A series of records
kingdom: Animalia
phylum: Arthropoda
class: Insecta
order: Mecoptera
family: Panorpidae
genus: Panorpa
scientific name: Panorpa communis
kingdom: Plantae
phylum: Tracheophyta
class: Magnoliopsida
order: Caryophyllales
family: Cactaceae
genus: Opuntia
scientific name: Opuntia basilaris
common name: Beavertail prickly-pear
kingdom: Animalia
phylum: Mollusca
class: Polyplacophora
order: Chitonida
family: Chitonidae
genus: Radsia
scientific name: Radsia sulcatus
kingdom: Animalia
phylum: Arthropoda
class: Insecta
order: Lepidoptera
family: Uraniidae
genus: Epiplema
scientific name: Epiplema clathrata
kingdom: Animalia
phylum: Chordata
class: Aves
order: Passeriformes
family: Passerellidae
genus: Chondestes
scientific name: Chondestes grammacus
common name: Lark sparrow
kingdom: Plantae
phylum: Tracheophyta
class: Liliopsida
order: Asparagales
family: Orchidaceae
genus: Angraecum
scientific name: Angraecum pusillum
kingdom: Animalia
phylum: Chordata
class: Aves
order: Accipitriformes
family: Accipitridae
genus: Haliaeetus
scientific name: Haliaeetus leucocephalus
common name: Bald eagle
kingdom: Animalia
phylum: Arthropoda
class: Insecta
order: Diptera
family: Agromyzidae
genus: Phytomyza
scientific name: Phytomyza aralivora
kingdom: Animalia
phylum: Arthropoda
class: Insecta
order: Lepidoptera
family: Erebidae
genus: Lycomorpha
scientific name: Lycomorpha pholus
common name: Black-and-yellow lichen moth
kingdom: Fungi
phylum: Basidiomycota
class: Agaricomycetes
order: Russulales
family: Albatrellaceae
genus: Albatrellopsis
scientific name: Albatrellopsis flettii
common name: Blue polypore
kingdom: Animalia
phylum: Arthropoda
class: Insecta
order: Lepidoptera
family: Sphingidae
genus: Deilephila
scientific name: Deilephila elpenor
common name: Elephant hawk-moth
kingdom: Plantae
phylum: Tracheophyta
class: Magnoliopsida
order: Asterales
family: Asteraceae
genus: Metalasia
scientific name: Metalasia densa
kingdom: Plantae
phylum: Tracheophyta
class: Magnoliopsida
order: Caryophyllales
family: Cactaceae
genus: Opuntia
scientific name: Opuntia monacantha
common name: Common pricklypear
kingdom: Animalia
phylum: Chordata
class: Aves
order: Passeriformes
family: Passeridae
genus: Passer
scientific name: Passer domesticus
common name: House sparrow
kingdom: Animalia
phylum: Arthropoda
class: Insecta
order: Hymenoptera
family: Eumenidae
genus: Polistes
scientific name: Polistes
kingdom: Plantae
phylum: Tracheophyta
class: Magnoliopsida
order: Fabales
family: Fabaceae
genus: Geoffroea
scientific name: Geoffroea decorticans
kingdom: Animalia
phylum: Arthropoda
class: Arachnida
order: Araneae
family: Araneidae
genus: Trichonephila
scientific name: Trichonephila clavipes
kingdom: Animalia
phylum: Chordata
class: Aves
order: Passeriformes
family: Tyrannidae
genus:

Description of the task:
Edit these lines so that every instance of "scientific name" becomes "species name", leaving all other text unchanged.

Result of the exercise:
kingdom: Animalia
phylum: Arthropoda
class: Insecta
order: Mecoptera
family: Panorpidae
genus: Panorpa
species name: Panorpa communis
kingdom: Plantae
phylum: Tracheophyta
class: Magnoliopsida
order: Caryophyllales
family: Cactaceae
genus: Opuntia
species name: Opuntia basilaris
common name: Beavertail prickly-pear
kingdom: Animalia
phylum: Mollusca
class: Polyplacophora
order: Chitonida
family: Chitonidae
genus: Radsia
species name: Radsia sulcatus
kingdom: Animalia
phylum: Arthropoda
class: Insecta
order: Lepidoptera
family: Uraniidae
genus: Epiplema
species name: Epiplema clathrata
kingdom: Animalia
phylum: Chordata
class: Aves
order: Passeriformes
family: Passerellidae
genus: Chondestes
species name: Chondestes grammacus
common name: Lark sparrow
kingdom: Plantae
phylum: Tracheophyta
class: Liliopsida
order: Asparagales
family: Orchidaceae
genus: Angraecum
species name: Angraecum pusillum
kingdom: Animalia
phylum: Chordata
class: Aves
order: Accipitriformes
family: Accipitridae
genus: Haliaeetus
species name: Haliaeetus leucocephalus
common name: Bald eagle
kingdom: Animalia
phylum: Arthropoda
class: Insecta
order: Diptera
family: Agromyzidae
genus: Phytomyza
species name: Phytomyza aralivora
kingdom: Animalia
phylum: Arthropoda
class: Insecta
order: Lepidoptera
family: Erebidae
genus: Lycomorpha
species name: Lycomorpha pholus
common name: Black-and-yellow lichen moth
kingdom: Fungi
phylum: Basidiomycota
class: Agaricomycetes
order: Russulales
family: Albatrellaceae
genus: Albatrellopsis
species name: Albatrellopsis flettii
common name: Blue polypore
kingdom: Animalia
phylum: Arthropoda
class: Insecta
order: Lepidoptera
family: Sphingidae
genus: Deilephila
species name: Deilephila elpenor
common name: Elephant hawk-moth
kingdom: Plantae
phylum: Tracheophyta
class: Magnoliopsida
order: Asterales
family: Asteraceae
genus: Metalasia
species name: Metalasia densa
kingdom: Plantae
phylum: Tracheophyta
class: Magnoliopsida
order: Caryophyllales
family: Cactaceae
genus: Opuntia
species name: Opuntia monacantha
common name: Common pricklypear
kingdom: Animalia
phylum: Chordata
class: Aves
order: Passeriformes
family: Passeridae
genus: Passer
species name: Passer domesticus
common name: House sparrow
kingdom: Animalia
phylum: Arthropoda
class: Insecta
order: Hymenoptera
family: Eumenidae
genus: Polistes
species name: Polistes
kingdom: Plantae
phylum: Tracheophyta
class: Magnoliopsida
order: Fabales
family: Fabaceae
genus: Geoffroea
species name: Geoffroea decorticans
kingdom: Animalia
phylum: Arthropoda
class: Arachnida
order: Araneae
family: Araneidae
genus: Trichonephila
species name: Trichonephila clavipes
kingdom: Animalia
phylum: Chordata
class: Aves
order: Passeriformes
family: Tyrannidae
genus:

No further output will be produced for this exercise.